- **What to produce**:
Write the lines below as a JSON list of strings, with one string per line and no entries for blank lines. Leave the pictures out of the list.

- **Records for this exercise**:
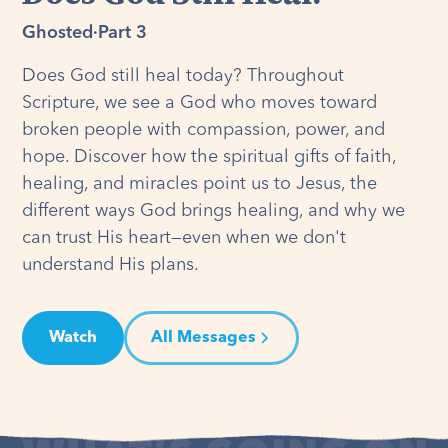
Ghosted
·
Part 3
Does God still heal today? Throughout
Scripture, we see a God who moves toward
broken people with compassion, power, and
hope. Discover how the spiritual gifts of faith,
healing, and miracles point us to Jesus, the
different ways God brings healing, and why we
can trust His heart—even when we don't
understand His plans.
Watch
All Messages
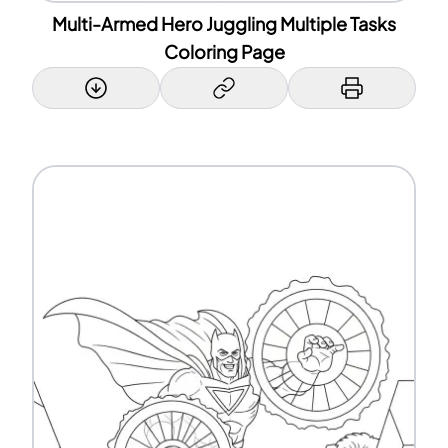
Multi-Armed Hero Juggling Multiple Tasks
Coloring Page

- **Written answer**:
[
  "Ghosted",
  "·",
  "Part 3",
  "Does God still heal today? Throughout",
  "Scripture, we see a God who moves toward",
  "broken people with compassion, power, and",
  "hope. Discover how the spiritual gifts of faith,",
  "healing, and miracles point us to Jesus, the",
  "different ways God brings healing, and why we",
  "can trust His heart—even when we don't",
  "understand His plans.",
  "Watch",
  "All Messages",
  "Multi-Armed Hero Juggling Multiple Tasks",
  "Coloring Page"
]